## EXERCISE BRIEF
Copy out each line of the listing that has the word "changes" in it.

## RECORDS SHOWN
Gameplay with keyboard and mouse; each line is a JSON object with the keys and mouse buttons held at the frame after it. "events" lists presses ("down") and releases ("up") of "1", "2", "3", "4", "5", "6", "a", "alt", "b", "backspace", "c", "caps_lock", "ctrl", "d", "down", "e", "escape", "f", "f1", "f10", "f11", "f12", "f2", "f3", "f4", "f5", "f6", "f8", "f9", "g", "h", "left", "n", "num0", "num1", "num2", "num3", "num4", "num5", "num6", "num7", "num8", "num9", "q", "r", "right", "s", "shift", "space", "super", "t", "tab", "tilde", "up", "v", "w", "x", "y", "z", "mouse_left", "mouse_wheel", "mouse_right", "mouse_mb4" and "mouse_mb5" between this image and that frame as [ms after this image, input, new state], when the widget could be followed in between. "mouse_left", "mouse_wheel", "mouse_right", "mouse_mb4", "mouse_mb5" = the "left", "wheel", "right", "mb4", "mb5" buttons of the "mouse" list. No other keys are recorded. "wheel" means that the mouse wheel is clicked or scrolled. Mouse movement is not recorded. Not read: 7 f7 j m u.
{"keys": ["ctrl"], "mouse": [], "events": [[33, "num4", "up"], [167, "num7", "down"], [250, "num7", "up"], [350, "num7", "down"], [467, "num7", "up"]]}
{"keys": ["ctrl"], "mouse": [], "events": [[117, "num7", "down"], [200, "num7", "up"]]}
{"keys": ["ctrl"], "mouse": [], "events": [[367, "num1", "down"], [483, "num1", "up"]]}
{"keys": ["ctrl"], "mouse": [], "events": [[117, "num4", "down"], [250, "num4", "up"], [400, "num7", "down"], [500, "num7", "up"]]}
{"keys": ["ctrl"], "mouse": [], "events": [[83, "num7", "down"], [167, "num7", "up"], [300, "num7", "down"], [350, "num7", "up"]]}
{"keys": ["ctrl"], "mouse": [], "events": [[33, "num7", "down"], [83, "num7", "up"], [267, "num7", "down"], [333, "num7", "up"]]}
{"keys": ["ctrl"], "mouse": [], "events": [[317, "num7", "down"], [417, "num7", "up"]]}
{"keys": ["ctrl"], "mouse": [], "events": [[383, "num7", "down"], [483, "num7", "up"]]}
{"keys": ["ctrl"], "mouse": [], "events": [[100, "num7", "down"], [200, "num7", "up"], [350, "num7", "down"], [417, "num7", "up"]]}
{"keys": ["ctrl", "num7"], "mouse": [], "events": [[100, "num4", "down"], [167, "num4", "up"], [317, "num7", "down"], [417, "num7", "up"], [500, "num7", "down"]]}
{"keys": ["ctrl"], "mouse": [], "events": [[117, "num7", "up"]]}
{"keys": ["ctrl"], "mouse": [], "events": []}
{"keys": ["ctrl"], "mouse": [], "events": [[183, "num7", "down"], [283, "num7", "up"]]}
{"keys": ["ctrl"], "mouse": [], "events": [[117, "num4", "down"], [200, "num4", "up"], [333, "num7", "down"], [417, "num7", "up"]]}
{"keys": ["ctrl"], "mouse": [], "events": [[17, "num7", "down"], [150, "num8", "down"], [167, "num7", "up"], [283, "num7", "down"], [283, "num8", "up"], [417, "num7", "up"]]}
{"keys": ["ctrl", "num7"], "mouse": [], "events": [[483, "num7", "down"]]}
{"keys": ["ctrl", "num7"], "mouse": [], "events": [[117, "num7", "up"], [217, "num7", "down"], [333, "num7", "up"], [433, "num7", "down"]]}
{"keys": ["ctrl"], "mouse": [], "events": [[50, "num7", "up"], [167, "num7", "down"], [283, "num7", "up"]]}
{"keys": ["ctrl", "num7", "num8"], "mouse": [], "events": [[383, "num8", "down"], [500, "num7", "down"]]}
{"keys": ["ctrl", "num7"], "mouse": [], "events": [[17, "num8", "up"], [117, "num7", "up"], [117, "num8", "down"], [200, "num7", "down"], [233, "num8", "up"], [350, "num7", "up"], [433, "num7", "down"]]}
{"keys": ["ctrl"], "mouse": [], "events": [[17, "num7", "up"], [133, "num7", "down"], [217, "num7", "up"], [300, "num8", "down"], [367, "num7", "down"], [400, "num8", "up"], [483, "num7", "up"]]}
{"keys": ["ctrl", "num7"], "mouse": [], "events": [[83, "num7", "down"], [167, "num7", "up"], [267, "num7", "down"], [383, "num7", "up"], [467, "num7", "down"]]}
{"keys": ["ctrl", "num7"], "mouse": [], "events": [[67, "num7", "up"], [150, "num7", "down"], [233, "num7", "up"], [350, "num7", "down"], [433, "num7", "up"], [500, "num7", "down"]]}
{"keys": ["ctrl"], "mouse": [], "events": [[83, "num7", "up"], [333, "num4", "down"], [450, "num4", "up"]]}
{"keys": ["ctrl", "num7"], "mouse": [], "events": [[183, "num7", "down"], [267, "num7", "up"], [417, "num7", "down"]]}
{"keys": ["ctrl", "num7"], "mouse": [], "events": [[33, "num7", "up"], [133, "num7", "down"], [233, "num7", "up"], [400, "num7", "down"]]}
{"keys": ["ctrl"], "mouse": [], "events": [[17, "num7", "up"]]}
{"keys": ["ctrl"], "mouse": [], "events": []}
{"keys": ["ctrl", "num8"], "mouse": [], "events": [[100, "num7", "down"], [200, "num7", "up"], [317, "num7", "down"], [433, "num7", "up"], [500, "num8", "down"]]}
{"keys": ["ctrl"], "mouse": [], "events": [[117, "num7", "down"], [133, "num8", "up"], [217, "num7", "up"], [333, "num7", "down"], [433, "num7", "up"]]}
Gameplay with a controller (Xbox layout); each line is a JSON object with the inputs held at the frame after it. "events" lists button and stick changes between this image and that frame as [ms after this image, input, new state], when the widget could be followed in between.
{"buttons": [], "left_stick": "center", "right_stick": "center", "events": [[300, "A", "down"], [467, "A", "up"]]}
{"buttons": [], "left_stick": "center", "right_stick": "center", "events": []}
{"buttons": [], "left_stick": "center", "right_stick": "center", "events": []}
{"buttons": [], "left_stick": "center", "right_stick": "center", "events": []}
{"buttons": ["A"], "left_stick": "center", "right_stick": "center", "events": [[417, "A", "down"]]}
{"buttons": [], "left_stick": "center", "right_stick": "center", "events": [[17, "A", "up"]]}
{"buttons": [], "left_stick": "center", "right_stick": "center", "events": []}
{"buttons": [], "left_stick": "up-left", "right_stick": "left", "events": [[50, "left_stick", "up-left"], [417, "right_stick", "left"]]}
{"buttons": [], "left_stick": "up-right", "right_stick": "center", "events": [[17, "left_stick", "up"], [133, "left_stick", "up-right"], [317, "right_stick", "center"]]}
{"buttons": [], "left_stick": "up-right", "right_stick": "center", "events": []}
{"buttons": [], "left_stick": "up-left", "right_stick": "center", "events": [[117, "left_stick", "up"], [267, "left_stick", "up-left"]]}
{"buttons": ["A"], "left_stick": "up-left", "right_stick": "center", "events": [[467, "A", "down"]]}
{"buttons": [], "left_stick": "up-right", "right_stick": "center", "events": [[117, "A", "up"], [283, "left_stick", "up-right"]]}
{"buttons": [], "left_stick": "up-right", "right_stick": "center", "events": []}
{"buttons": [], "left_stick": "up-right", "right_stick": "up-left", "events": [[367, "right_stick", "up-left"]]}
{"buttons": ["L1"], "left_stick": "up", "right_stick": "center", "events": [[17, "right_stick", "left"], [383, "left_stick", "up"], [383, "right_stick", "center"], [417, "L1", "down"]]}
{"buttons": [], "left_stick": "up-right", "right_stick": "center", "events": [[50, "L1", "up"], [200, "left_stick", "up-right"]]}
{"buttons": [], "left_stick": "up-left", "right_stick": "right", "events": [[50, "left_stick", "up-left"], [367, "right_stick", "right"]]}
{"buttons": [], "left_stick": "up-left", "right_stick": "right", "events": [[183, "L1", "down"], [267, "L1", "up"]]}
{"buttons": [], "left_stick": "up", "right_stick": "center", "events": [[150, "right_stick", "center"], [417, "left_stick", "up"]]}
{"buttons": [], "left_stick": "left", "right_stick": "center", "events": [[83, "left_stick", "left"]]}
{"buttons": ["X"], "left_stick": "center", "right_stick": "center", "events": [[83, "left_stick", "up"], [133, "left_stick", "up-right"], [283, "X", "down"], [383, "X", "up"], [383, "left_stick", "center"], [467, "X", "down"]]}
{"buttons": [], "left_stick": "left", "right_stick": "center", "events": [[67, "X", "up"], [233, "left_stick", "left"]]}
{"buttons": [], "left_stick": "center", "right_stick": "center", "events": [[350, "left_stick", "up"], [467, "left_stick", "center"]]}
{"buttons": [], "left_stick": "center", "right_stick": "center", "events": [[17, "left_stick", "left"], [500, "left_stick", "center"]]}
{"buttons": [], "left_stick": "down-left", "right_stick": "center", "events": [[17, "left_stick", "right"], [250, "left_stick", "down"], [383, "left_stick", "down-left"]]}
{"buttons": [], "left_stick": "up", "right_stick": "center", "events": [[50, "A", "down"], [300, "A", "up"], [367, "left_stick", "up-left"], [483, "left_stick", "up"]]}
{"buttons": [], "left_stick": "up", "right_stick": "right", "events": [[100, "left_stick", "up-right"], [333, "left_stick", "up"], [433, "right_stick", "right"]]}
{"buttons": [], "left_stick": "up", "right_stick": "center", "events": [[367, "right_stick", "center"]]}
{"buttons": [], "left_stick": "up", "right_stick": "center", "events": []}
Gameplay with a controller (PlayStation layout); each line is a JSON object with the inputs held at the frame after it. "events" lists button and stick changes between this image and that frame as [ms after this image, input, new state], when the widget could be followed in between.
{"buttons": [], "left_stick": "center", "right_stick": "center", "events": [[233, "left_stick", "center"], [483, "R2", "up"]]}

## RESPONSE
Gameplay with a controller (Xbox layout); each line is a JSON object with the inputs held at the frame after it. "events" lists button and stick changes between this image and that frame as [ms after this image, input, new state], when the widget could be followed in between.
Gameplay with a controller (PlayStation layout); each line is a JSON object with the inputs held at the frame after it. "events" lists button and stick changes between this image and that frame as [ms after this image, input, new state], when the widget could be followed in between.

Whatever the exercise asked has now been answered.